(Saved entries)
* * * * * * *

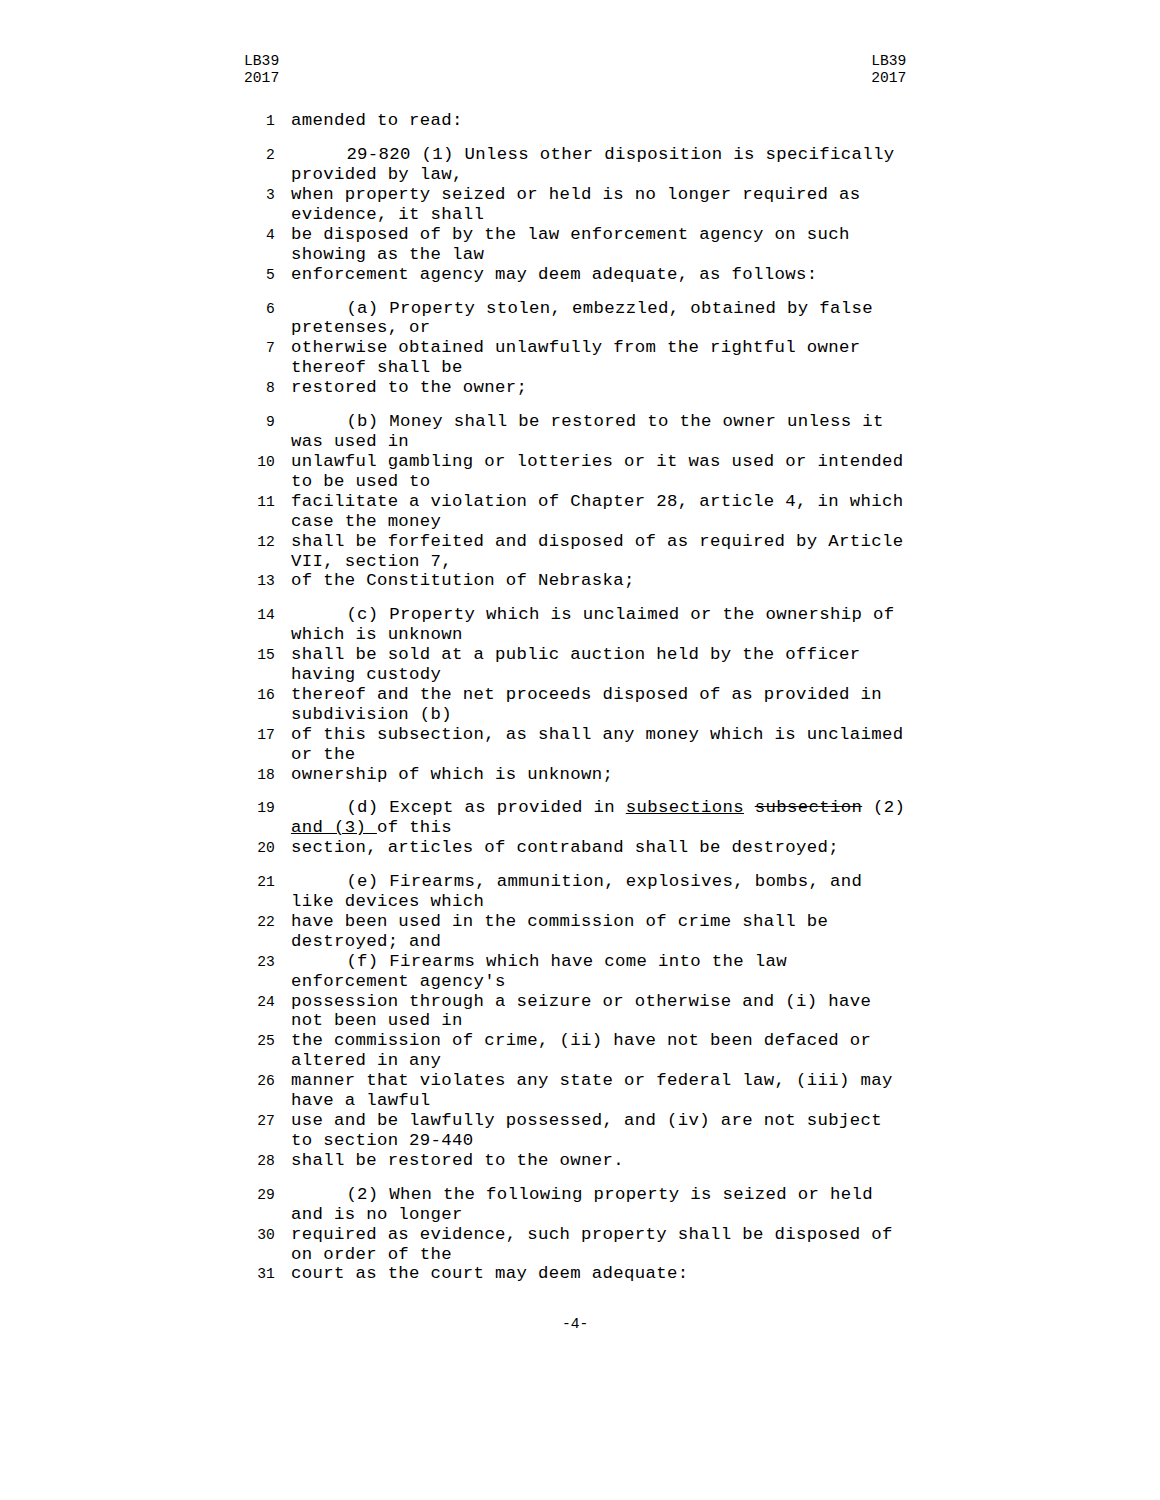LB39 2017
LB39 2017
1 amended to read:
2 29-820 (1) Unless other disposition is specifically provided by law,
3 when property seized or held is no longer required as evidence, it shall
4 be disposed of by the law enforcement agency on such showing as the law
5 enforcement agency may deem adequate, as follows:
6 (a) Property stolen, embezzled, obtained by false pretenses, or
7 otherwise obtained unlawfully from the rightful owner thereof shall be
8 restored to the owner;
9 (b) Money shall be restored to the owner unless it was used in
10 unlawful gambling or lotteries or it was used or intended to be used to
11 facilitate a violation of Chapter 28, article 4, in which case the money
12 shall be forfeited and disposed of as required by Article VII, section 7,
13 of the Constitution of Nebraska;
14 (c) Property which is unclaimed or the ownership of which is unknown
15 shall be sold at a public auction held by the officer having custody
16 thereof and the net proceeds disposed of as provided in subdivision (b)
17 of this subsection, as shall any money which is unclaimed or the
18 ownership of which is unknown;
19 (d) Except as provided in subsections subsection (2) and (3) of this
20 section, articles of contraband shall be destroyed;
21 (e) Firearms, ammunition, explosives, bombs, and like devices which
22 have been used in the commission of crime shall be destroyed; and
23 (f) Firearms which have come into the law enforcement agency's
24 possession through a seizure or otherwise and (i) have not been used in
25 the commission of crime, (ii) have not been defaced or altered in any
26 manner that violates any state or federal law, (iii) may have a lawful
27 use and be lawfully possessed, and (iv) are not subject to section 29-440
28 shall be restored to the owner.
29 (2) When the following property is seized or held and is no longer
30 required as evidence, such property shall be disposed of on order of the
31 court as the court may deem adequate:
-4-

* * * * * * *

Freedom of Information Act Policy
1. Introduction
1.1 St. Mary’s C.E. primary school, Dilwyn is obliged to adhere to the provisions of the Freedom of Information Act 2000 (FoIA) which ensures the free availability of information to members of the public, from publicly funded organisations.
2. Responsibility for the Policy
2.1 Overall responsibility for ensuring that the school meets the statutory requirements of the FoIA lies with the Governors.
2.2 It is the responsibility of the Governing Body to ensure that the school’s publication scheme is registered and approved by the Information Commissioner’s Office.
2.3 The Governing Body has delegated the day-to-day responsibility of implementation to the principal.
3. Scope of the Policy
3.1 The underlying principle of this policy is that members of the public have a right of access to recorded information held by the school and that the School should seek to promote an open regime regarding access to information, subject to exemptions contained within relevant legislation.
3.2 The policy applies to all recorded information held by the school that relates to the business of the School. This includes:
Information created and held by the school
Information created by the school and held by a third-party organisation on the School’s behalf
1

* * * * * * *

**PROBLEM STATEMENT:** Retype the records above, but only those lines that fall between the line containing "18 ownership of which is unknown;" and the line containing "26 manner that", with both of those lines included, exactly as written.

**TASK ANSWER:**
18 ownership of which is unknown;
19 (d) Except as provided in subsections subsection (2) and (3) of this
20 section, articles of contraband shall be destroyed;
21 (e) Firearms, ammunition, explosives, bombs, and like devices which
22 have been used in the commission of crime shall be destroyed; and
23 (f) Firearms which have come into the law enforcement agency's
24 possession through a seizure or otherwise and (i) have not been used in
25 the commission of crime, (ii) have not been defaced or altered in any
26 manner that violates any state or federal law, (iii) may have a lawful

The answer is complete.